*** READING PASSAGE Section Begins ***

Well it’s been two months since I posted my last update and the Climate Change and Emergency Preparedness Inquiry is in full swing. As I suspected the reporting date has been extended to the 26th of June (and even that date is still rather ambitious). There are now 338 submissions (most of the new ones being from individuals) and hearings have been held in Melbourne, Brisbane and Perth (the transcripts are available online). Hearings in Sydney and Canberra are scheduled for the next couple of days. I have only skimmed through the content of the hearings and there’s some interesting reading, but I’ll leave it to the inquiry to sum them up in its report.
There doesn’t appear to have been any more recent news coverage of the inquiry.
In related developments the Productivity Commission report on Barriers to Climate Change Adaptation and the associated Government response has been released.
The Climate Commission has also released a new report on climate change and extreme weather. Interestingly it cites new research into a link between heat related fatalities and climate change in Australia (hint: there is one). As far as I’m aware this is the first time any link has been found between present climate change and disaster impacts in Australia – big news given that I’ve previously estimated heatwaves as having the most costly impact of any disaster type. Previous studies have attributed rises in disaster losses to socio-economic changes.
Over in the United States new research by Munich Re has now linked insured losses from thunderstoms to climate change (though I expect there to be discussion about the normalisation methodology). However this study is an outlier – most studies have found no significant trends in current disaster losses.
But most concerning is this report of a new study into rainfall extremes. I’ve often said that whilst climate change impacts on flooding will require improved land use planning, planned retreat and better mitigation, big changes to emergency response will only be needed if there’s changes to the largest flood possible (aka the Probable Maximum Flood or PMF). Unfortunately there hasn’t been any studies at this most extreme end of the scale – until now. It turns out that by the end of the century climate change could substantially increase the probable maximum precipitation (at least in the continental US, by as much as 30%) – the rainfall that gives rise to the PMF.
The PMF is critically important for emergency planning and the siting of infrastructure like evacuation centres, hospitals and schools. More concerning is the possible impact on dams – which are built or retrofitted to withstand the current PMF, but don’t take into account climate change. It was concerns over possible dam failure in a PMF that led to the construction of the auxiliary spillway for Warragamba Dam. If the proposed dam raising of Warragamba is built for current conditions and allows additional development in the valley a PMF under climate change could possibly lead to dam failure – a catastrophe that could kill tens of thousands of people.

*** READING PASSAGE Section Ends ***
*** DATASET EXTRACT Section Begins ***

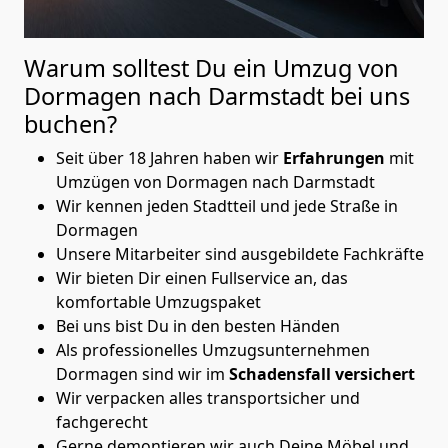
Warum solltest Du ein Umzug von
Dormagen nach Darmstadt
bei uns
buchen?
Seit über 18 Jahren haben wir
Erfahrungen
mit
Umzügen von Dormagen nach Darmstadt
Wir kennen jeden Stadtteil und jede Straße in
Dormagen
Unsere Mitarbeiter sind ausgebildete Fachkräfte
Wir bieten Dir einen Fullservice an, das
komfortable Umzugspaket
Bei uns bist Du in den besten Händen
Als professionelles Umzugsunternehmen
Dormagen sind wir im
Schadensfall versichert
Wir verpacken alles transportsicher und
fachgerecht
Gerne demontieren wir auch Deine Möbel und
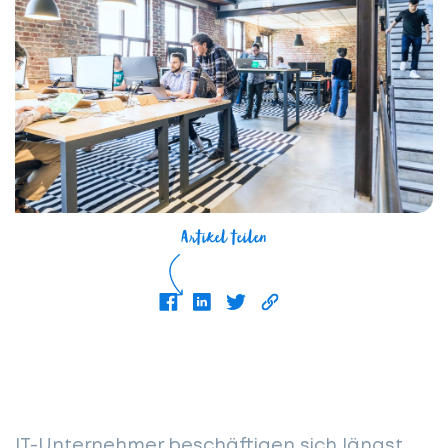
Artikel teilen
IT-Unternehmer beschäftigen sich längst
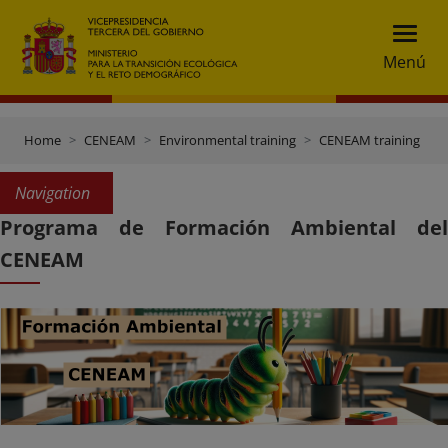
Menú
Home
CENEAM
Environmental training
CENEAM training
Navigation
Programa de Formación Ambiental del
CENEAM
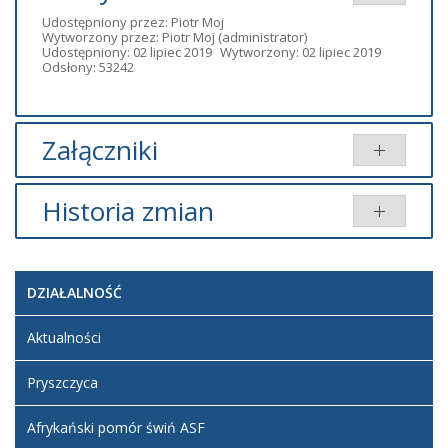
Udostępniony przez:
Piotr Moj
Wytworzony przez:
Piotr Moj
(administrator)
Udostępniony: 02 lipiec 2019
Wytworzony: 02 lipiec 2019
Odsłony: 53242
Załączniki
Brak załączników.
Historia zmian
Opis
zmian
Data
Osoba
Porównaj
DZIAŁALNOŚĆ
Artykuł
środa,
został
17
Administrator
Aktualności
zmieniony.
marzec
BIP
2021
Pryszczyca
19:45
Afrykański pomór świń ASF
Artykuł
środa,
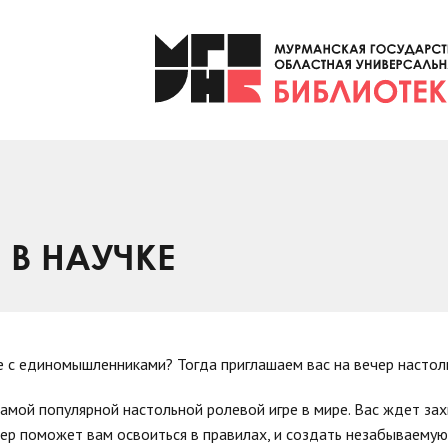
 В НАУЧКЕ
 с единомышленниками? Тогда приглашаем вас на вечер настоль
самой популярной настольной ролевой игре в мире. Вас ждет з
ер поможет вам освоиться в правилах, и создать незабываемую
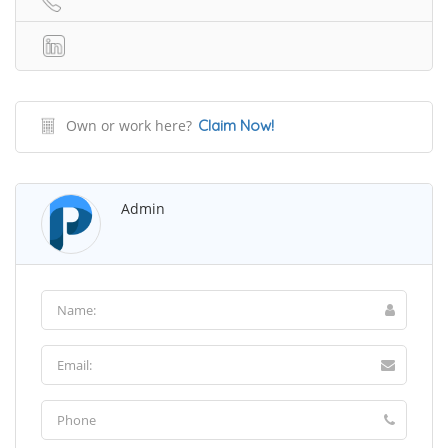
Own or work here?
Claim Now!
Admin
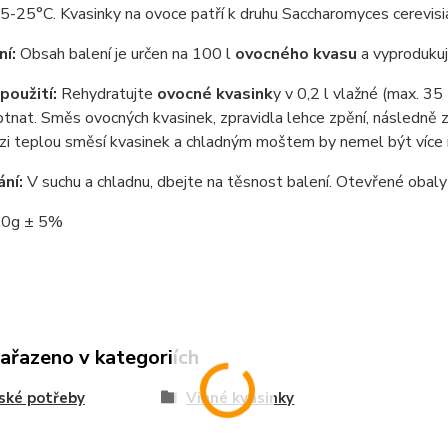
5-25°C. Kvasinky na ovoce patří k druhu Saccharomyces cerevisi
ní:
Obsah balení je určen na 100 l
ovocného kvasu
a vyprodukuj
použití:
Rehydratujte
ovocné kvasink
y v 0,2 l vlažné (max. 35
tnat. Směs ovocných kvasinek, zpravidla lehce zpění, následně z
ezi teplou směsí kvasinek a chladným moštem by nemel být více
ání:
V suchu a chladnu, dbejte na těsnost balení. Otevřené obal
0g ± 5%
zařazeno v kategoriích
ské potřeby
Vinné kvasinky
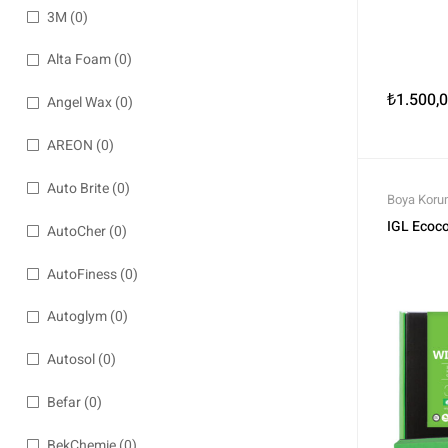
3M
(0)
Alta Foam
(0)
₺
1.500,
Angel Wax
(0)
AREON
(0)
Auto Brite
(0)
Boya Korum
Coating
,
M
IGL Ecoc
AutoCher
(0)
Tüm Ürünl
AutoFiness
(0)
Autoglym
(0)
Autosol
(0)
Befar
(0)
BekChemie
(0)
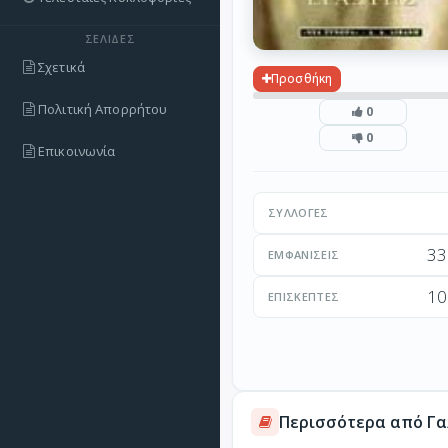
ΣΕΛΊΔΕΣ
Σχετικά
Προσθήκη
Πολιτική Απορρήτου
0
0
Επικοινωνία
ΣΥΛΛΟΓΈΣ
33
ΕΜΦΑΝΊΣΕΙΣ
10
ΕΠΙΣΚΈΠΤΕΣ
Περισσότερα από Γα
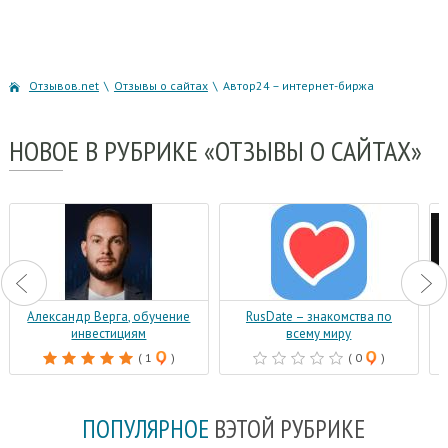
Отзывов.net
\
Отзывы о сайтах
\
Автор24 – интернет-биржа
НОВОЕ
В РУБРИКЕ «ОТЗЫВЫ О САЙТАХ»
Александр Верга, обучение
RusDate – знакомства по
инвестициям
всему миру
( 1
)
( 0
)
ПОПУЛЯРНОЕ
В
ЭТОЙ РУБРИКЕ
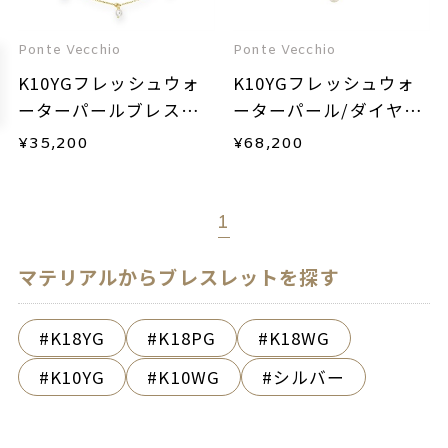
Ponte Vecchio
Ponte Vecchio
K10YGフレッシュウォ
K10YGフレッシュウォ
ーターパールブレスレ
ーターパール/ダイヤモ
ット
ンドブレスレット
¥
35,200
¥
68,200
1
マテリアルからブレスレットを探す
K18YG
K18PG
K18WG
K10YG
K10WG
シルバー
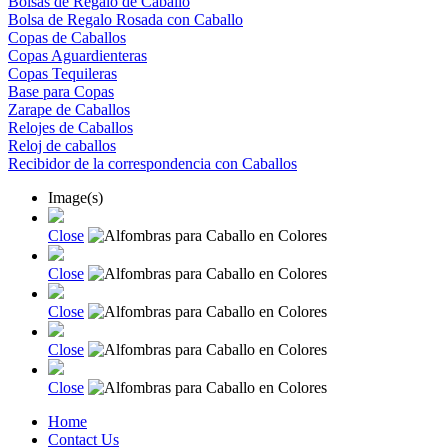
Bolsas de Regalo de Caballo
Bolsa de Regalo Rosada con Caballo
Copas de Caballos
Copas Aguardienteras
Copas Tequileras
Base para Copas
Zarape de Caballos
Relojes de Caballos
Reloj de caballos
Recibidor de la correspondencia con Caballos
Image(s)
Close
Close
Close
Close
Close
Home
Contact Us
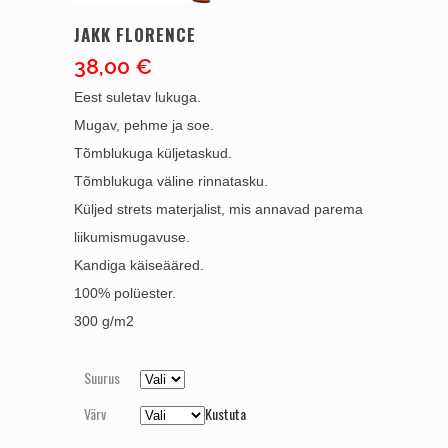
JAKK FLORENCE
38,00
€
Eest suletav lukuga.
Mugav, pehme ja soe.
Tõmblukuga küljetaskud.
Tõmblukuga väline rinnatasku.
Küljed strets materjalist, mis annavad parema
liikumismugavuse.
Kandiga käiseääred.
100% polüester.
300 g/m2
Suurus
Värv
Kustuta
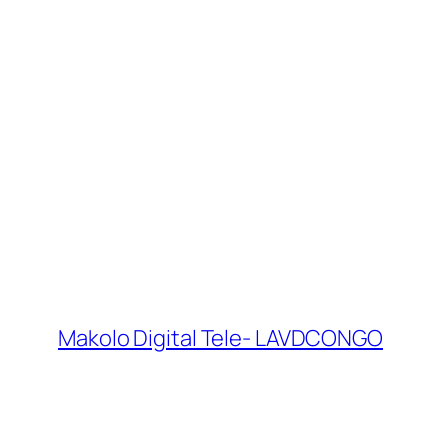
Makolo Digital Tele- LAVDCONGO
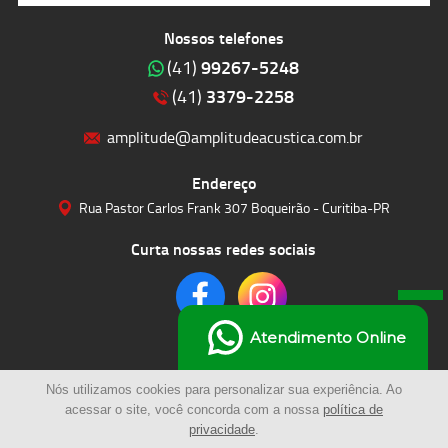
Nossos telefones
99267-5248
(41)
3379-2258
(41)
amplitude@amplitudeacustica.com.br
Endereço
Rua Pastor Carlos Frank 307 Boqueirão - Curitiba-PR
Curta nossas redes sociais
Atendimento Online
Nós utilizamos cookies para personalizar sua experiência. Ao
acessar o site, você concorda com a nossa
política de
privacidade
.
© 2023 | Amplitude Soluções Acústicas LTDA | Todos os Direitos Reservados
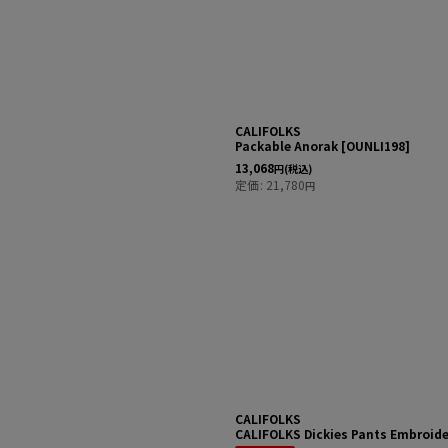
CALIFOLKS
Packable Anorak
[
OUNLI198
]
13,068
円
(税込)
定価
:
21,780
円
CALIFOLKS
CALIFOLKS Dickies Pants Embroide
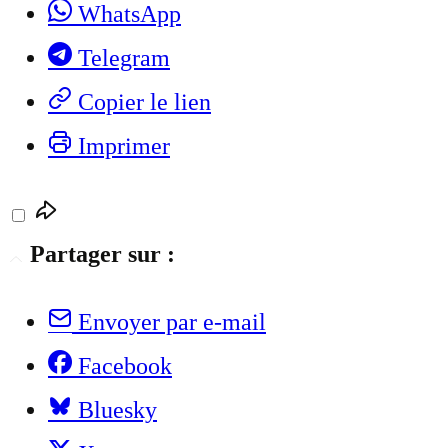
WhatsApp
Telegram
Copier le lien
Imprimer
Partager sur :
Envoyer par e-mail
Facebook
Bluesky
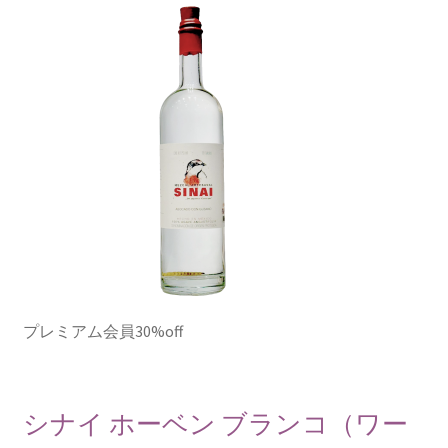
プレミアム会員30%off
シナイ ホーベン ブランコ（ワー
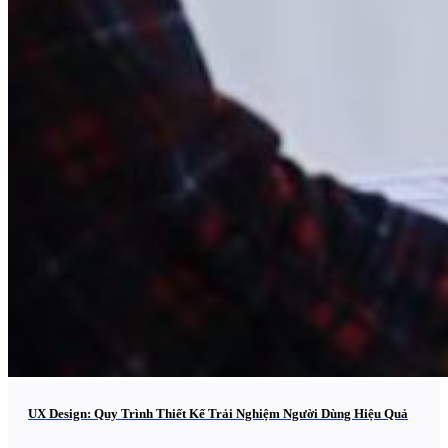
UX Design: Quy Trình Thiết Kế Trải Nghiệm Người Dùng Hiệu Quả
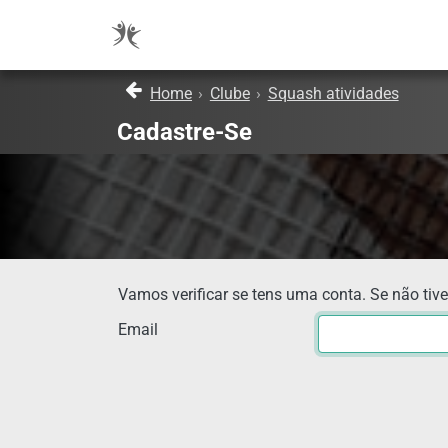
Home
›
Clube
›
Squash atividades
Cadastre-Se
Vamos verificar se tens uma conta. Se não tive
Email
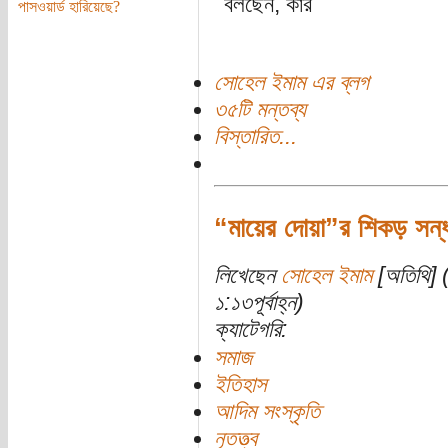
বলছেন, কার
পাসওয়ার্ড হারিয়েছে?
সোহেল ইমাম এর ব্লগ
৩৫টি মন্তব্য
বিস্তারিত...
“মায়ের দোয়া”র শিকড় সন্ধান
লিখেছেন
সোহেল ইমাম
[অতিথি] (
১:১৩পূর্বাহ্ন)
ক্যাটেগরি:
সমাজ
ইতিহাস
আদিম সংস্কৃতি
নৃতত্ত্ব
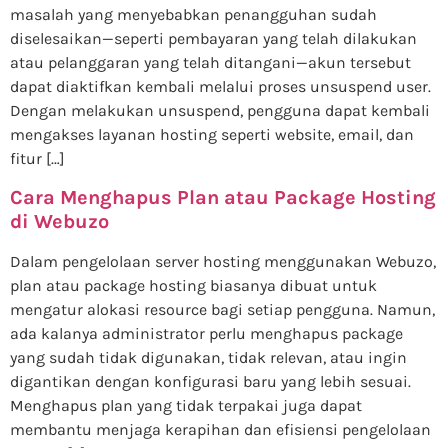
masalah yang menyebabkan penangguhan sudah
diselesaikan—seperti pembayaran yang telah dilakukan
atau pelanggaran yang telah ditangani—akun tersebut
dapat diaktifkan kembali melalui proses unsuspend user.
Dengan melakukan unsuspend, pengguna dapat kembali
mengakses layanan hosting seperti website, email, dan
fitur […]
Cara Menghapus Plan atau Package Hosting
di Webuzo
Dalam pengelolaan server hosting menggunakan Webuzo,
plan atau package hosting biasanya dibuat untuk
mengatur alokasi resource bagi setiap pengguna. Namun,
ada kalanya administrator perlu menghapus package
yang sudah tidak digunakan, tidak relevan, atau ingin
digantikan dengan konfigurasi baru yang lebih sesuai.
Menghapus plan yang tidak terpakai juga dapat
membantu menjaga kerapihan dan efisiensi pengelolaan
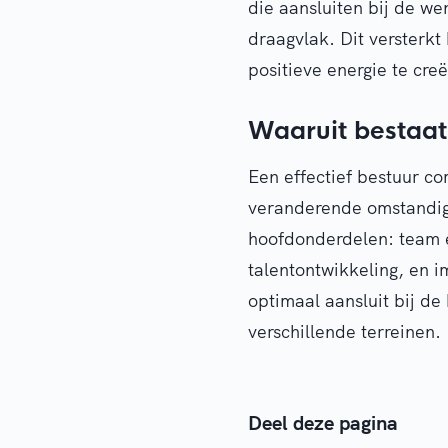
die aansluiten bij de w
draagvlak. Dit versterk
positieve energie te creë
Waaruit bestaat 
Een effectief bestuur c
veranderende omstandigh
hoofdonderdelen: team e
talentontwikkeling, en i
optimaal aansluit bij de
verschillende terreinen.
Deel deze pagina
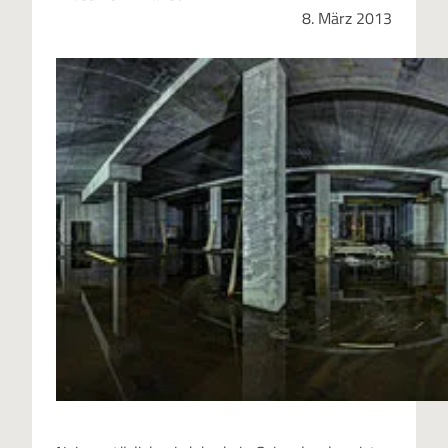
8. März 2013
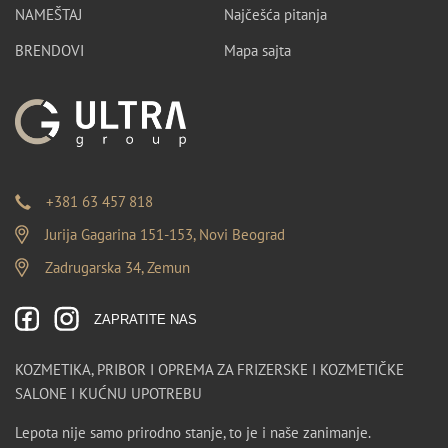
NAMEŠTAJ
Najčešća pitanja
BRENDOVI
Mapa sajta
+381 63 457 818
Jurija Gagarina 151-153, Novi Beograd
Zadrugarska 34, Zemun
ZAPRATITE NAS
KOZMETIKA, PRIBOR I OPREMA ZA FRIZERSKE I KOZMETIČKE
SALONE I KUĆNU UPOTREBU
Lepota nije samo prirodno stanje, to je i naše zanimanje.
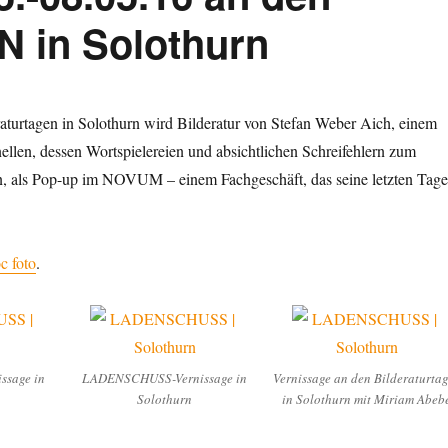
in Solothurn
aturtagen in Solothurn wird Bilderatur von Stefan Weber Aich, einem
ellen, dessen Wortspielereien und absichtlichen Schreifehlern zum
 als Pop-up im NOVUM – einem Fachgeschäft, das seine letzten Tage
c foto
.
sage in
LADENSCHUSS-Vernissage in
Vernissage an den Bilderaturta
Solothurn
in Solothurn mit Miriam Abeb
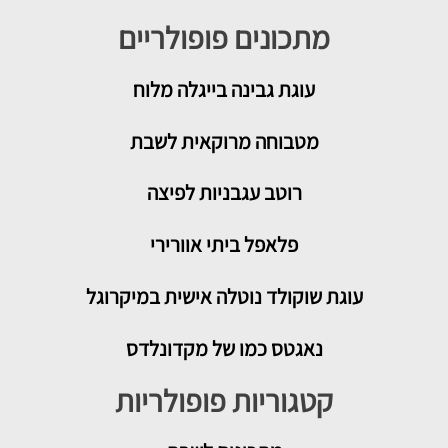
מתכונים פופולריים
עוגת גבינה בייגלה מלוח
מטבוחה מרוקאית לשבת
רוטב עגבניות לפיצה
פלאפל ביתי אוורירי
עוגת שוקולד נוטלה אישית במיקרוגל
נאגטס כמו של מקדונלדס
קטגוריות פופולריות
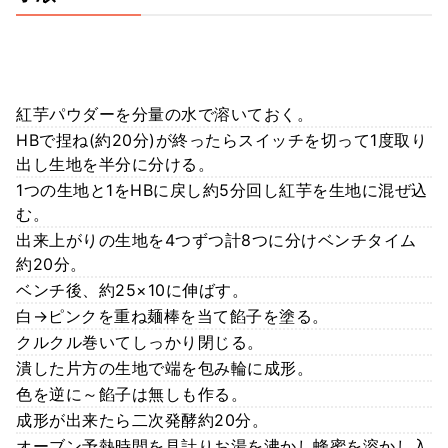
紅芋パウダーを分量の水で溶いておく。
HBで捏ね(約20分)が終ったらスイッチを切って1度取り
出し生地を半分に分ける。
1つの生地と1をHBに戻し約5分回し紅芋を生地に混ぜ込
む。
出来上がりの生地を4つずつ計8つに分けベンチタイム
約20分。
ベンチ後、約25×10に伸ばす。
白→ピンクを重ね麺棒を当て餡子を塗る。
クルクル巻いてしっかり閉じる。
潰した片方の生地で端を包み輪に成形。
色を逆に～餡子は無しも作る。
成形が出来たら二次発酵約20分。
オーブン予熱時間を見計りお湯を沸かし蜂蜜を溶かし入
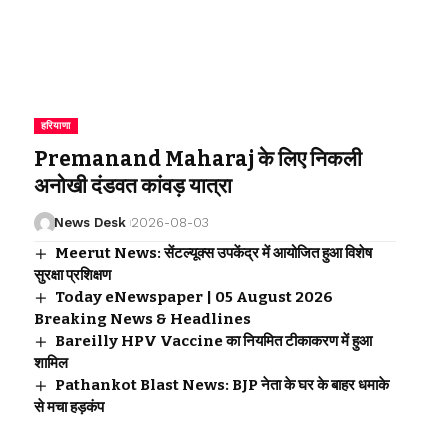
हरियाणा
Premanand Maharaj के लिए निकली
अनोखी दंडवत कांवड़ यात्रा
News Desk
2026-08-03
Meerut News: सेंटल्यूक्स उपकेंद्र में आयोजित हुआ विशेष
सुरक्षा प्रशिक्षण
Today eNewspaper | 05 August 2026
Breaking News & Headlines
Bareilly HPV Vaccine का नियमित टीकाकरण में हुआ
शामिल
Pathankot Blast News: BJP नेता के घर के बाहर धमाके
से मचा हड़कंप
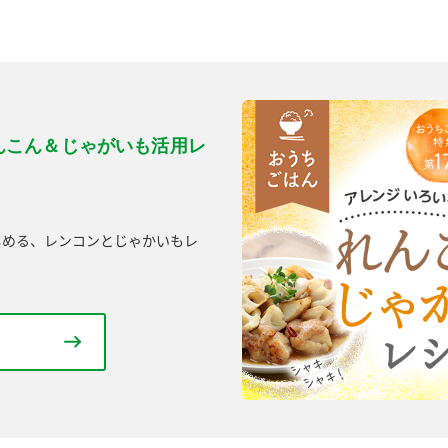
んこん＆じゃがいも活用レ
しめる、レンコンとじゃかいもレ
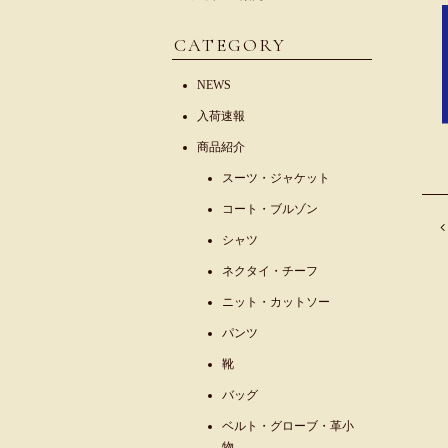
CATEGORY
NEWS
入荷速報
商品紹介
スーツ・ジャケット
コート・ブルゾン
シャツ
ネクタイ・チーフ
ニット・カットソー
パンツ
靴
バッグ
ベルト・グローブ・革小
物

*** DATASET EXTRACT Section Ends ***

* **YOUR ASSIGNMENT**: Print the section of the climate change inquiry update from "The PMF is critically" up to and including "thousands of people.", word for word.

* **WRITTEN RESPONSE**:
The PMF is critically important for emergency planning and the siting of infrastructure like evacuation centres, hospitals and schools. More concerning is the possible impact on dams – which are built or retrofitted to withstand the current PMF, but don’t take into account climate change. It was concerns over possible dam failure in a PMF that led to the construction of the auxiliary spillway for Warragamba Dam. If the proposed dam raising of Warragamba is built for current conditions and allows additional development in the valley a PMF under climate change could possibly lead to dam failure – a catastrophe that could kill tens of thousands of people.